Excerpted passage below:

Pitfalls — the stuff that isn't in the docs

Ollama crashing on M5 Mac

My setup was M5 Pro + macOS 26 Tahoe + the latest Ollama. On this combination, Gemma would crash repeatedly with a Metal-backend bfloat/half static_assert. The likely cause: macOS 26 introduced Metal 4 and changed how Metal Performance Primitives handle bfloat/half, while Ollama's Metal shaders were compiled against the older API and don't line up.

Similar reports show up in Ollama's GitHub issues (#14432, #15496, #15541, #15594). Ollama moves fast, though, so by the time you read this, check the issue threads and recent release notes first.

My fix was switching to MLX. As an Apple-native framework, it didn't reproduce the same problem on my machine. Once an Ollama upstream patch lands, I'll retest and write up the result.

End of Excerpted passage.

### Check your understanding
- 1) Answer these from the Ollama crash passage:
(a) What hardware, operating system, and Ollama version made up the setup?
(b) Which framework did the writer switch to?
(c) What does the writer plan to do once an Ollama upstream patch lands?
- 2) Continue the Ollama crash passage from its last sentence.
The rows are not needed for anything here.

Provided records below:

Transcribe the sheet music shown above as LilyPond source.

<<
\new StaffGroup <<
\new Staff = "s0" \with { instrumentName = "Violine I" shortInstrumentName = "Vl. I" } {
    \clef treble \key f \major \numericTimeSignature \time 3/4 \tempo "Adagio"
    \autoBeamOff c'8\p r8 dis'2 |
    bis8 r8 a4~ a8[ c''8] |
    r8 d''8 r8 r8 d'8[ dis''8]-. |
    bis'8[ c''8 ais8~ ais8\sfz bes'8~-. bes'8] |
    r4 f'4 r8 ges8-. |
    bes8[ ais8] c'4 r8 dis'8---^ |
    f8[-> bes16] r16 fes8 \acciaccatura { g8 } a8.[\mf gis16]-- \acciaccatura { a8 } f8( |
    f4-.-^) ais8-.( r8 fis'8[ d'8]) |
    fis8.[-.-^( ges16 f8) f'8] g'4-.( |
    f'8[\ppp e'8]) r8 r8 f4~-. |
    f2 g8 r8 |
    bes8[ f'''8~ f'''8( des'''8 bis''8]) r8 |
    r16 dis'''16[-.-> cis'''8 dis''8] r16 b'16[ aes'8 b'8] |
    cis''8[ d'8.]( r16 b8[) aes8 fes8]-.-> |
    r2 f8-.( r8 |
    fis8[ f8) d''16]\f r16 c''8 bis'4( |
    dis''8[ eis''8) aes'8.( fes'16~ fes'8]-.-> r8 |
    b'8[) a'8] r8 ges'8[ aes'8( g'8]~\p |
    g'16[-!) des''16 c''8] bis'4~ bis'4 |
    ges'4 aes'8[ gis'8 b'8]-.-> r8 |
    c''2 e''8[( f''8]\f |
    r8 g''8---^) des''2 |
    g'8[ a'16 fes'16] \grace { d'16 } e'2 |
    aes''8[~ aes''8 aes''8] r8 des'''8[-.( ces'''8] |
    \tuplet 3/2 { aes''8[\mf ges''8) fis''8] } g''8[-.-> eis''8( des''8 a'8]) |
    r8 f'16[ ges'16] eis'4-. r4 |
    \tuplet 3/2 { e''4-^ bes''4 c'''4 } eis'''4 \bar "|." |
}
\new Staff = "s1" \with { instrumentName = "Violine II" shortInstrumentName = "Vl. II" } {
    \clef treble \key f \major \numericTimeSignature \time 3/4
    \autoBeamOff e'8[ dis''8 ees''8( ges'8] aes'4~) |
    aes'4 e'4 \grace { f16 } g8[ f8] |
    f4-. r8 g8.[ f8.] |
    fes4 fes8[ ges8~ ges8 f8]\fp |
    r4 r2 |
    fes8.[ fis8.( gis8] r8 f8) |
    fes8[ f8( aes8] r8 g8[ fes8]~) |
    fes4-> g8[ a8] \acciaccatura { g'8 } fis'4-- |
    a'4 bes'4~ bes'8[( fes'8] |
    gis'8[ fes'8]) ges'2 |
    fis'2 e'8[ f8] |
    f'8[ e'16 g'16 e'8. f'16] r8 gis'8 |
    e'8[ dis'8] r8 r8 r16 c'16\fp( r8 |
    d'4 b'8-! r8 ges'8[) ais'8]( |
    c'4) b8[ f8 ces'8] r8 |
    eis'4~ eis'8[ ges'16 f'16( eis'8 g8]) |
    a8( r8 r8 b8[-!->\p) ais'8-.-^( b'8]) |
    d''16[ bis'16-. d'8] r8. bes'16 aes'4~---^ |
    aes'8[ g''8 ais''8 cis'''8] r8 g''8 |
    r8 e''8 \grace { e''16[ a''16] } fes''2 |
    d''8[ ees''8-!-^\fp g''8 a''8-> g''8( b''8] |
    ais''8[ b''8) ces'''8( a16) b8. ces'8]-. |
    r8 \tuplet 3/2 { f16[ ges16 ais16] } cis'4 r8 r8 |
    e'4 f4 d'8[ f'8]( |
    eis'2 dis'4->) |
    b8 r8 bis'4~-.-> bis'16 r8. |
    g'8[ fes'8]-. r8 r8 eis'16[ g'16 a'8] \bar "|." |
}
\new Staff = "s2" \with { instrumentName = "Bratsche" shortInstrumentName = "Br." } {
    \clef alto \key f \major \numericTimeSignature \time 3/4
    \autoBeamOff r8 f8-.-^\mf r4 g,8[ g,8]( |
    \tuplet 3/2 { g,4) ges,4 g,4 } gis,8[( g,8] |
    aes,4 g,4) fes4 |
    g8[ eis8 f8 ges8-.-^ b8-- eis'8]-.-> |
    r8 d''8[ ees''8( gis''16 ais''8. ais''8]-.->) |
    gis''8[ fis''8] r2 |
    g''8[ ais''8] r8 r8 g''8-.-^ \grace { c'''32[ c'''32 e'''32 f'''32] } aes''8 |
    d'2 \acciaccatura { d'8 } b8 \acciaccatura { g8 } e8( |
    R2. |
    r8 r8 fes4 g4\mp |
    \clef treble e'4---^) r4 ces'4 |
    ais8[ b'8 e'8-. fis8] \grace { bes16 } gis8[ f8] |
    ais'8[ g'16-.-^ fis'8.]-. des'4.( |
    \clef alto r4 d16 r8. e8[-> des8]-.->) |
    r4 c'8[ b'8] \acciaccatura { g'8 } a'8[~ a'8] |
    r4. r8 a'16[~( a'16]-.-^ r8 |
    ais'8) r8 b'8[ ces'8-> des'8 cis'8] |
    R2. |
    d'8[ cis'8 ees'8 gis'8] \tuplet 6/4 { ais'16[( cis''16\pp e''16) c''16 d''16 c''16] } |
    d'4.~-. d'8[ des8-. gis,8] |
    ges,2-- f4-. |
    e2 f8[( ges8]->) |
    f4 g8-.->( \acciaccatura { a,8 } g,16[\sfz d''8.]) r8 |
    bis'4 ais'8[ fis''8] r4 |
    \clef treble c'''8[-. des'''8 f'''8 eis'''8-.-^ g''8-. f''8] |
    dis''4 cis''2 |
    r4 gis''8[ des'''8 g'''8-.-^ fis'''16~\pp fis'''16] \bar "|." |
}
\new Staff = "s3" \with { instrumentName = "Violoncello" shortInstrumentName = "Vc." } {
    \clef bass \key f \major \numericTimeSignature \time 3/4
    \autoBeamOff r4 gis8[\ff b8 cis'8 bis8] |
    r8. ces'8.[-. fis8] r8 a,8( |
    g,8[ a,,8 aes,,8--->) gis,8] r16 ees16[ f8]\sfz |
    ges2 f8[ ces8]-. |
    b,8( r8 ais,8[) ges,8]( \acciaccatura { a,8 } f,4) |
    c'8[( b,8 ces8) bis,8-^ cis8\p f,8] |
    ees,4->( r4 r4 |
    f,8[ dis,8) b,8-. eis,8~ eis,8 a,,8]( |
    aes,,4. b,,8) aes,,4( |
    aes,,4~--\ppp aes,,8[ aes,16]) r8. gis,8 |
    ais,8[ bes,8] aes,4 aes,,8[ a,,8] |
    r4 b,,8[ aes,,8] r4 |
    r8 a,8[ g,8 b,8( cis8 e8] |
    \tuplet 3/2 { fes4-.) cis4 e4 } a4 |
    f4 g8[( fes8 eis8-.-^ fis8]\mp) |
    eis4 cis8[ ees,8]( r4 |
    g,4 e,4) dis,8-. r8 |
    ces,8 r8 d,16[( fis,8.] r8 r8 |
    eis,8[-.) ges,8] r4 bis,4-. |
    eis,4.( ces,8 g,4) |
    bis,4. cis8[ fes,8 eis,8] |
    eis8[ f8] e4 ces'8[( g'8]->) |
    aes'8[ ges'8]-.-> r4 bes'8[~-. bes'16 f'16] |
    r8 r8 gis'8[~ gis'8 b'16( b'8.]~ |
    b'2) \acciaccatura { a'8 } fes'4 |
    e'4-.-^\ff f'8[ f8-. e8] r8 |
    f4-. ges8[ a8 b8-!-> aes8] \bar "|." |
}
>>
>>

End of Provided records.

### Answers
- 1)
(a) An M5 Pro with macOS 26 Tahoe and the latest Ollama.
(b) MLX.
(c) Retest and write up the result.

- 2)
yfinance often misses Korean asset news

yfinance's news fetch is English-publication heavy, so tickers like 005930.KS (Samsung Electronics) often come back with zero headlines. Gemma then has to lean on price and sentiment alone, and the reasoning gets thinner.

US ETFs and major crypto assets usually return news just fine. The gap showed up mostly with Korean single-name stocks. So if you want to cover Korean assets seriously, you have to pick a path — price-only, plug in a Korean news source (NewsAPI or your own RSS feed), or limit the watchlist to ETFs like KODEX 200 (069500.KS) that show up in English coverage.

Prediction reasoning is public

Local LLM doesn't mean the output is private. The moment you submit, it becomes part of LDBD's public prediction record.

Every prediction's reasoning is visible on the /p/[id]page and on your profile. Which means Gemma's answer is visible to anyone. Sometimes it'll be embarrassing — that's the point of the transparency.

Going further with your own prompt

The build_promptabove is about as bare-bones as a baseline gets. Gemma is a local model, so its reasoning quality won't necessarily match Claude or the largest cloud GPT-family models. But it's also more sensitive to prompt and input data, which means prompt tuning actually moves the score in a measurable way.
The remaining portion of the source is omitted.